Лежу рядом с Францем. Первое лето, прожитое нами вместе: возможно — единственное, возможно — второе или пятое, не знаю. Лежу рядом с Францем, его не касаясь, и рассказываю про похороны моего друга Эмиля. Франц жил в ином, нежели я, времени: он из Ульма. Странную эпоху, откуда я родом, он знает только по газетам. С большим трудом мне удается объяснить Францу, как это мы смогли устроить Эмилю такие похороны, жутко смешные и невозможные ни в каком-либо другом году, ни даже на месяц-другой позже или на месяц-другой раньше. Я знала двух уроженцев земли Саар в ту странную эпоху, завершившуюся как раз за полгода до описываемого лета. Одного уроженца земли Саар, профессионального кровельщика, наша международно-освободительная шайка провозгласила главой государства. Другим уроженцем земли Саар был Эмиль. Может, их и больше, но я знала только двоих. И уж если во главе правительства непременно должен был стоять уроженец земли Саар, то лично я предпочла бы Эмиля. Ничего не имею против кровельщиков, и все же умение грамотно крыть черепицей крышу считаю недостаточным для руководства таким сложным явлением, как государство, пусть даже руководство и осуществляется в форме диктатуры: и произвол со временем начинает требовать ума и образования. Эмиль был умен, он уважал образование и людей, по его мнению, обладающих таковым. Мы с Эмилем познакомились, когда он привел школьников в музей, а я выступила перед ними с коротким докладом о брахиозавре. После этого мы время от времени встречались в кафе рядом с музеем, или Эмиль приходил ко мне в гости и ночи напролет спорил с моим мужем о том, могла или не могла линия Мажино остановить немцев, будь она не врыта в землю, а поднята на три метра в высоту, подобно стене, возведенной вокруг Берлина, и проходи она не только между Детмольдом и Мезьером, посреди гор, где нормальный человек так и так не станет вести войну, но еще и по фландрской границе, коли уж немцы еще в Первую мировую свернули к Фландрии.

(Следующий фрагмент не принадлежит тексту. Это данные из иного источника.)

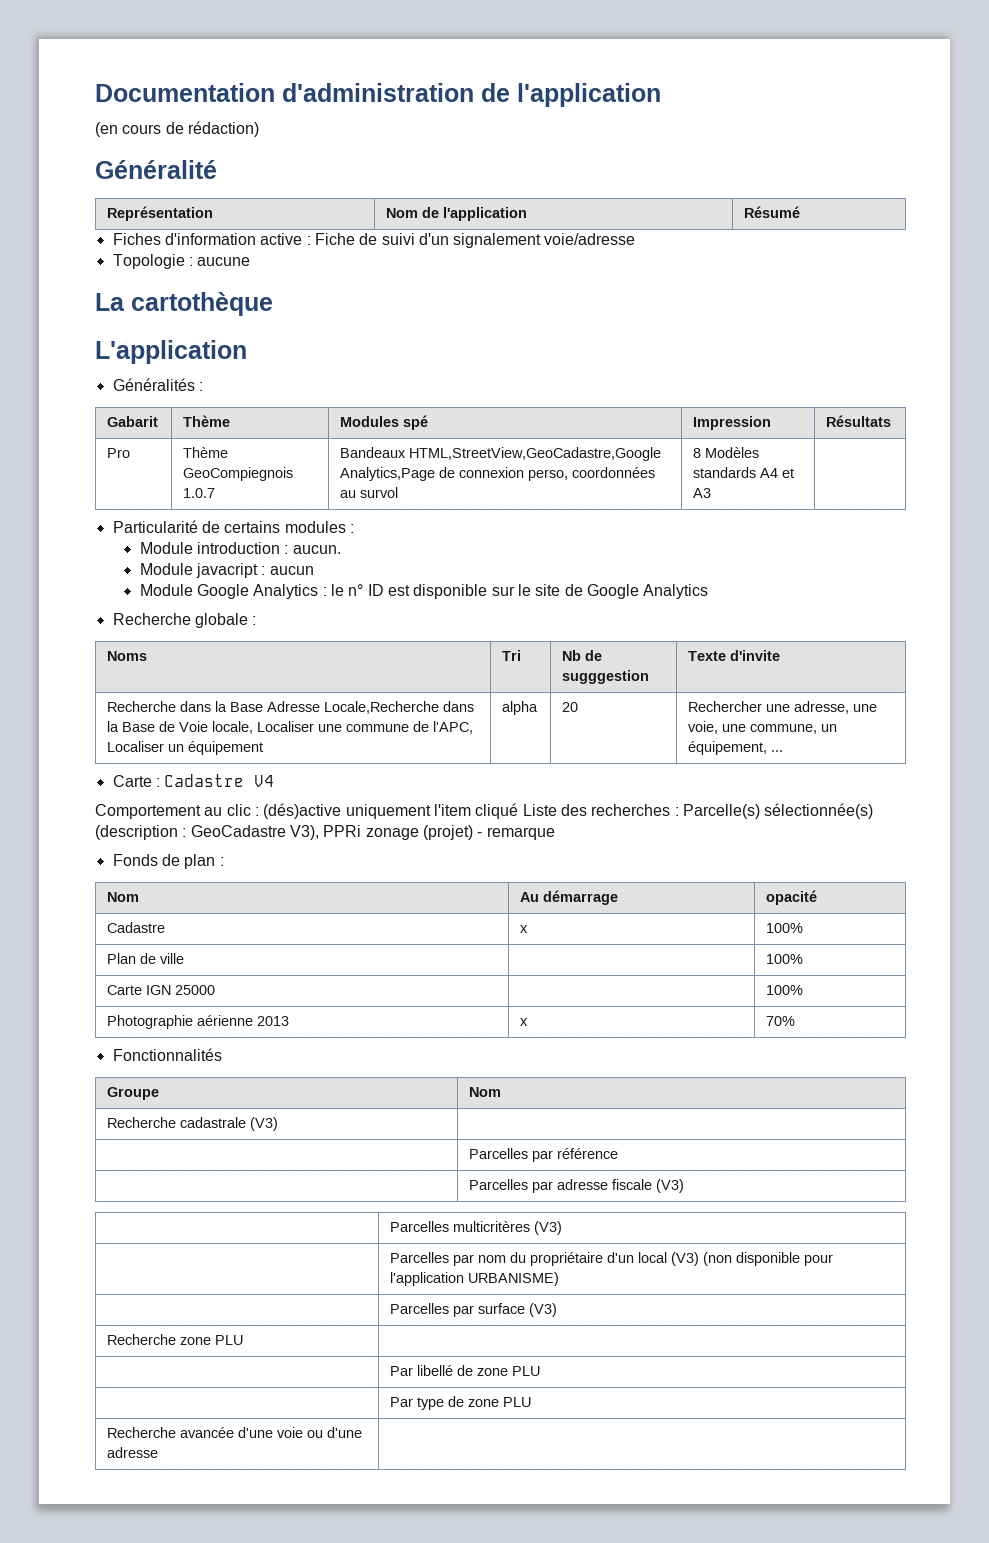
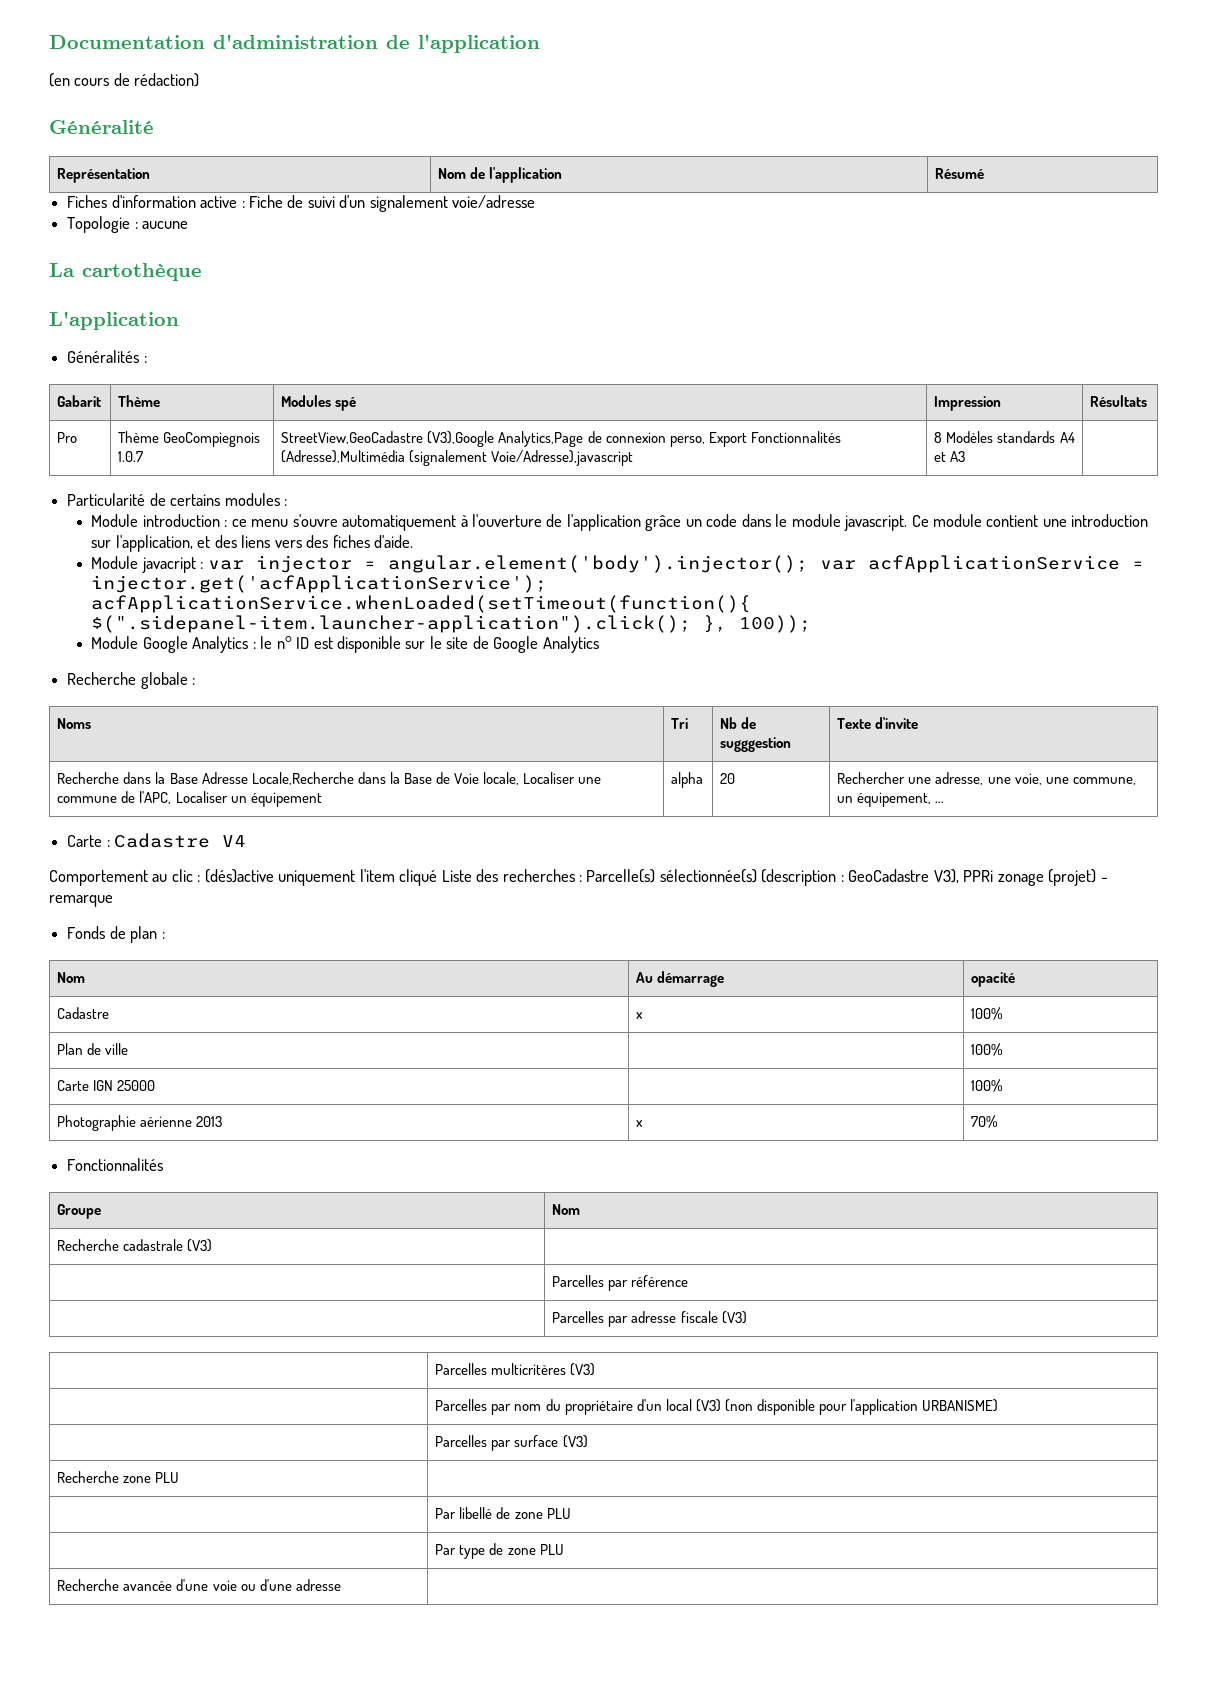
[340,447,662,461] Bandeaux HTML,StreetView,GeoCadastre,Google -> [281,431,495,447] StreetView,GeoCadastre (V3),Google
[572,467,656,478] [340,487,399,498] coordonnées au survol -> [708,431,841,447] [281,450,634,466] Export Fonctionnalités (Adresse),Multimédia (signalement Voie/Adresse),javascript
[292,545,341,554] [139,563,314,578] aucun. // Module javacript : aucun -> [231,514,1149,531] [91,535,413,552] [91,555,1144,573] [91,575,548,593] [91,595,752,613] [91,615,812,633] ce menu s'ouvre automatiquement à l'ouverture de l'application grâce un code dans le module javascript. Ce module contient une introduction sur l'application, et des liens vers des fiches d'aide. // Module javacript : var injector = angular.element('body').injector(); var acfApplicationService = injector.get('acfApplicationService'); acfApplicationService.whenLoaded(setTimeout(function(){ $(".sidepanel-item.launcher-application").click(); }, 100));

Я все отлично запомнила, поскольку вовсе этим не интересовалась, и всякий раз, когда оба они перестраивали укрепления на линии Мажино, спрашивала себя, из чего только сделан человек, если ему это интересно.
Потом Эмиль ушел из школы. Получив повышение, он, по его же словам, валял дурака в коридорах власти, пока ему не вскрыли грудную клетку, чтобы заменить закупорившиеся сердечные сосуды частичками вен из его же голени.
Не знаю, были ли тогда все уроженцы земли Саар такими же честолюбивыми, как кровельщик и Эмиль, причем Эмиль-то был действительно человек порядочный, иначе вряд ли бы он чуть не умер из-за валяния дурака в коридорах власти, включая многолетнюю активность в качестве правой руки кровельщика.